-------- DATA FOR ANALYSIS --------
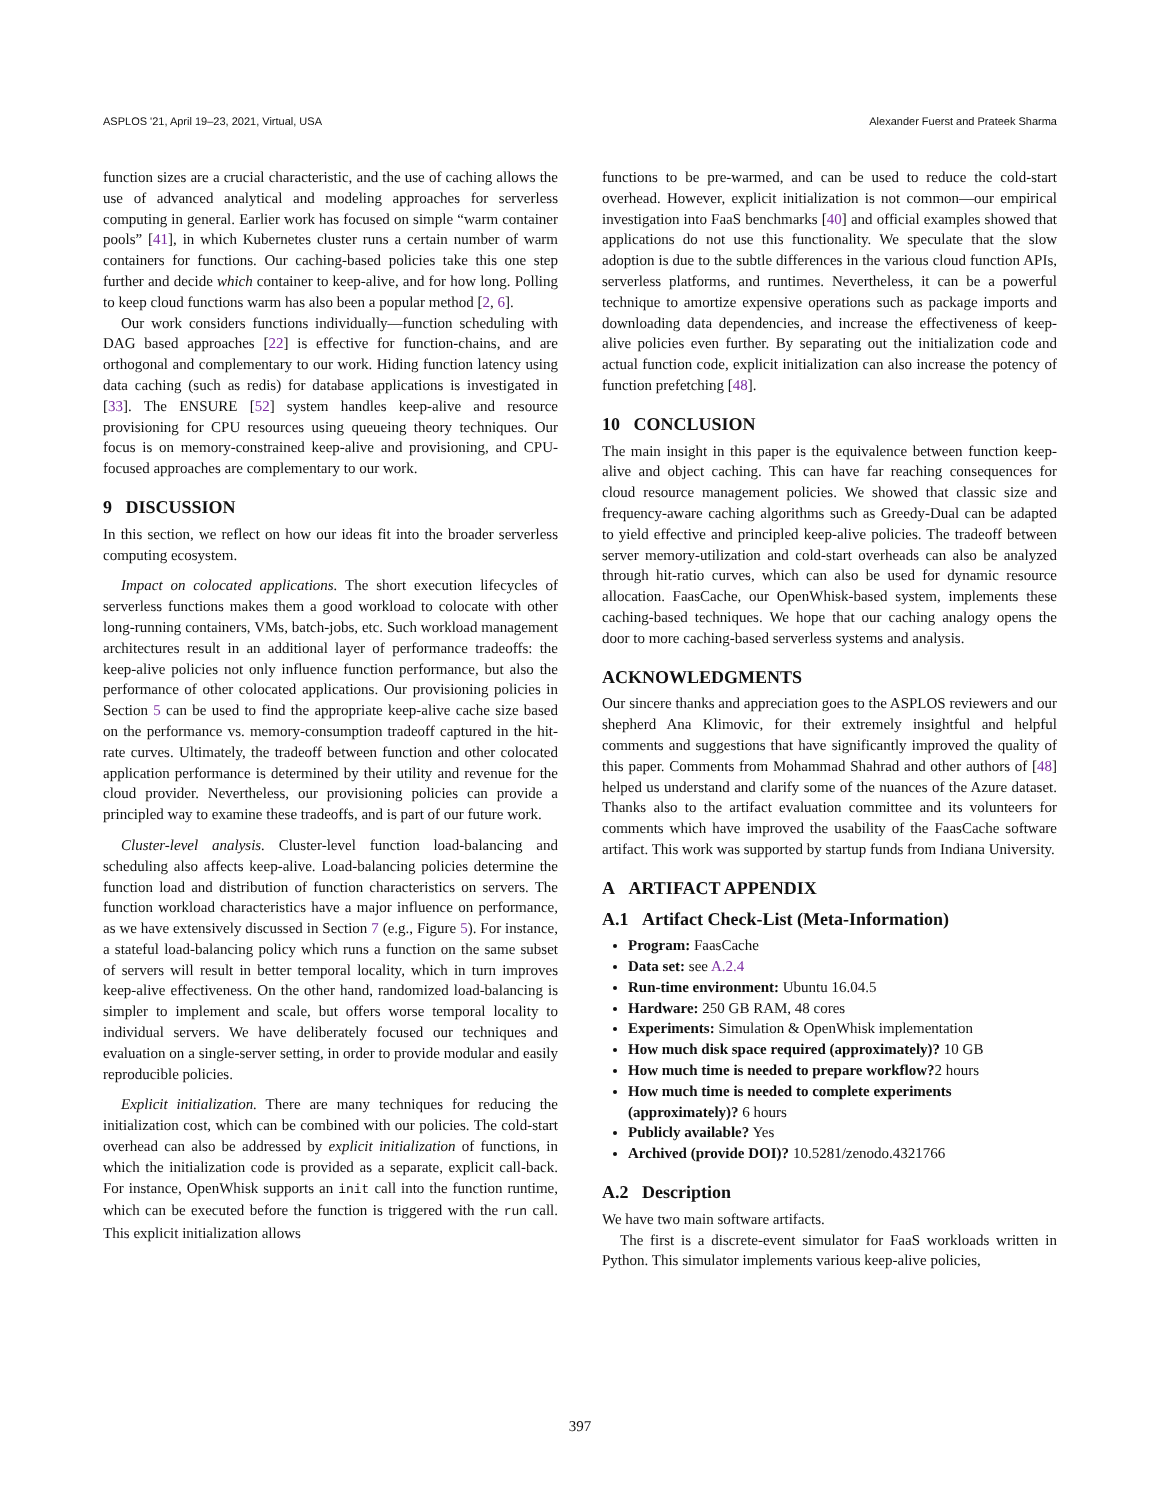ASPLOS '21, April 19–23, 2021, Virtual, USA Alexander Fuerst and Prateek Sharma
function sizes are a crucial characteristic, and the use of caching allows the use of advanced analytical and modeling approaches for serverless computing in general. Earlier work has focused on simple “warm container pools” [41], in which Kubernetes cluster runs a certain number of warm containers for functions. Our caching-based policies take this one step further and decide which container to keep-alive, and for how long. Polling to keep cloud functions warm has also been a popular method [2, 6].
Our work considers functions individually—function scheduling with DAG based approaches [22] is effective for function-chains, and are orthogonal and complementary to our work. Hiding function latency using data caching (such as redis) for database applications is investigated in [33]. The ENSURE [52] system handles keep-alive and resource provisioning for CPU resources using queueing theory techniques. Our focus is on memory-constrained keep-alive and provisioning, and CPU-focused approaches are complementary to our work.
9 DISCUSSION
In this section, we reflect on how our ideas fit into the broader serverless computing ecosystem.
Impact on colocated applications. The short execution lifecycles of serverless functions makes them a good workload to colocate with other long-running containers, VMs, batch-jobs, etc. Such workload management architectures result in an additional layer of performance tradeoffs: the keep-alive policies not only influence function performance, but also the performance of other colocated applications. Our provisioning policies in Section 5 can be used to find the appropriate keep-alive cache size based on the performance vs. memory-consumption tradeoff captured in the hit-rate curves. Ultimately, the tradeoff between function and other colocated application performance is determined by their utility and revenue for the cloud provider. Nevertheless, our provisioning policies can provide a principled way to examine these tradeoffs, and is part of our future work.
Cluster-level analysis. Cluster-level function load-balancing and scheduling also affects keep-alive. Load-balancing policies determine the function load and distribution of function characteristics on servers. The function workload characteristics have a major influence on performance, as we have extensively discussed in Section 7 (e.g., Figure 5). For instance, a stateful load-balancing policy which runs a function on the same subset of servers will result in better temporal locality, which in turn improves keep-alive effectiveness. On the other hand, randomized load-balancing is simpler to implement and scale, but offers worse temporal locality to individual servers. We have deliberately focused our techniques and evaluation on a single-server setting, in order to provide modular and easily reproducible policies.
Explicit initialization. There are many techniques for reducing the initialization cost, which can be combined with our policies. The cold-start overhead can also be addressed by explicit initialization of functions, in which the initialization code is provided as a separate, explicit call-back. For instance, OpenWhisk supports an init call into the function runtime, which can be executed before the function is triggered with the run call. This explicit initialization allows
functions to be pre-warmed, and can be used to reduce the cold-start overhead. However, explicit initialization is not common—our empirical investigation into FaaS benchmarks [40] and official examples showed that applications do not use this functionality. We speculate that the slow adoption is due to the subtle differences in the various cloud function APIs, serverless platforms, and runtimes. Nevertheless, it can be a powerful technique to amortize expensive operations such as package imports and downloading data dependencies, and increase the effectiveness of keep-alive policies even further. By separating out the initialization code and actual function code, explicit initialization can also increase the potency of function prefetching [48].
10 CONCLUSION
The main insight in this paper is the equivalence between function keep-alive and object caching. This can have far reaching consequences for cloud resource management policies. We showed that classic size and frequency-aware caching algorithms such as Greedy-Dual can be adapted to yield effective and principled keep-alive policies. The tradeoff between server memory-utilization and cold-start overheads can also be analyzed through hit-ratio curves, which can also be used for dynamic resource allocation. FaasCache, our OpenWhisk-based system, implements these caching-based techniques. We hope that our caching analogy opens the door to more caching-based serverless systems and analysis.
ACKNOWLEDGMENTS
Our sincere thanks and appreciation goes to the ASPLOS reviewers and our shepherd Ana Klimovic, for their extremely insightful and helpful comments and suggestions that have significantly improved the quality of this paper. Comments from Mohammad Shahrad and other authors of [48] helped us understand and clarify some of the nuances of the Azure dataset. Thanks also to the artifact evaluation committee and its volunteers for comments which have improved the usability of the FaasCache software artifact. This work was supported by startup funds from Indiana University.
A ARTIFACT APPENDIX
A.1 Artifact Check-List (Meta-Information)
Program: FaasCache
Data set: see A.2.4
Run-time environment: Ubuntu 16.04.5
Hardware: 250 GB RAM, 48 cores
Experiments: Simulation & OpenWhisk implementation
How much disk space required (approximately)? 10 GB
How much time is needed to prepare workflow?2 hours
How much time is needed to complete experiments (approximately)? 6 hours
Publicly available? Yes
Archived (provide DOI)? 10.5281/zenodo.4321766
A.2 Description
We have two main software artifacts.
The first is a discrete-event simulator for FaaS workloads written in Python. This simulator implements various keep-alive policies,
397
--------
### WHAT YOU NEED TO DO
Count each line of the listing above that holds the string "software", and state that count without anything added.

### TASK ANSWER
2